Hingegen hat er keine Option vom Tisch genommen, auch nicht die Drohung mit Strafzöllen. Sie sind ein nicht zu unterschätzendes Risiko für eine Exportnation wie Deutschland. Sie sind momentan nur deshalb nachrangig, weil andere Pläne in Washington mehr drängen: zum Beispiel einen Ersatz zu finden für die Gesundheitsreform seines Vorgängers, einen Haushalt durchzubekommen oder alle Schaltstellen im Regierungsapparat zu besetzen.
Merkel fährt auf Sicht
Weil die langen Linien, die über viele Jahrzehnte das Verhältnis geprägt haben, nicht mehr viel gelten, wird Merkel auf Sicht fahren. Sie wird Trump testen, auf dem Nato-Gipfel, beim Weltwirtschaftsgipfel, bei G20, sie wird sehen, was mit ihm geht und was nicht.
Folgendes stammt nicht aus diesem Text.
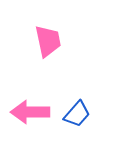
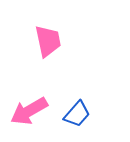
pink arrow: moved 1 px left, 1 px up; rotated 30 degrees counterclockwise
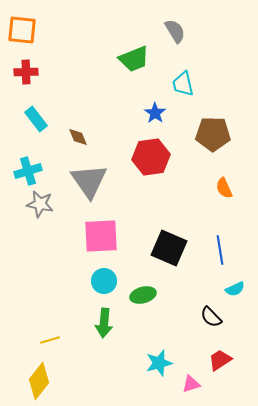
Sie wird ein Gefühl für die richtige Ansprache finden und ahnt, auf wen sie wofür zugehen muss. In Trumps Welt verteilt sich die Macht mitunter auf Menschen, die dazu gar nicht demokratisch legitimiert sind: die Tochter zum Beispiel.
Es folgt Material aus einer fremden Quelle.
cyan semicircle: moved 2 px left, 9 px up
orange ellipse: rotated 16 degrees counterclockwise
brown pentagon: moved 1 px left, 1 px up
Er vertrete amerikanische und sie deutsche Interessen, hat die Kanzlerin in Washington gesagt. Das klang fast schon verständnisvoll. Bloß: Gut und fair ist in Trumps Welt nur, was sich für die USA auszahlt. Da wird der Egoismus zur Staatsräson. Trump macht sich gar nicht die Mühe, sich in die Lage anderer zu versetzen, die Kultur, die Traditionen, die Geschichte, die Zwänge seiner Partner zu verstehen.
Trump stellt Forderungen per Twitter
Dass die Deutschen zum Beispiel ihre Militärausgaben drastisch erhöhen sollen, auf zwei Prozent ihrer Wirtschaftsleistung, empfindet er als deren Pflicht und Schuldigkeit. Es ist schon ein Wunder, dass er der Bundesrepublik nicht eine Rechnung präsentiert für den militärischen Schutzschirm der vergangenen 60 Jahre.
Selbst das ist nicht ausgeschlossen. In seiner Kurzmitteilung nach dem Treffen schrieb Trump auch: „Deutschland schuldet der Nato riesige Summen, und die Vereinigten Staaten müssen besser für ihre mächtige und kostspielige Verteidigung bezahlt werden, die sie Deutschland bieten!“
Trump ahnt nicht, was Merkel bevorsteht
Trump hat keine Ahnung davon, was Merkel in den nächsten Wochen und Monaten – im Fall einer Wiederwahl: Jahren – an Überzeugungsarbeit bevorsteht. Sie muss rechtfertigen, warum die Verteidigungsausgaben, die heute schon bei 36 Milliarden Euro liegen, bis 2024 auf 60 oder mehr Milliarden steigen sollen.
Trump wird von ihr Jahr für Jahr Mehrausgaben verlangen. Daran werden sich innenpolitisch wiederum Verteilungskonflikte entzünden. Schon warnt Außenminister Sigmar Gabriel überdies davor, dass in der Mitte Europas „ein Militärbulle“ entstehen könne.
Solidarität der USA nicht mehr das, was sie mal war
Die Botschaft war unschwer zu entziffern: Das müssen Merkel und ihre Partei allein vertreten und durchsetzen. Die monströsen Verteidigungsausgaben sind ein Alleinstellungsmerkmal, das ihr keiner streitig machen wird, weder rechts noch links. Merkel traut sich nicht, auszusprechen, was ist: Die Solidarität der USA ist nicht mehr gelebte Normalität. Der Freund ist fremd geworden.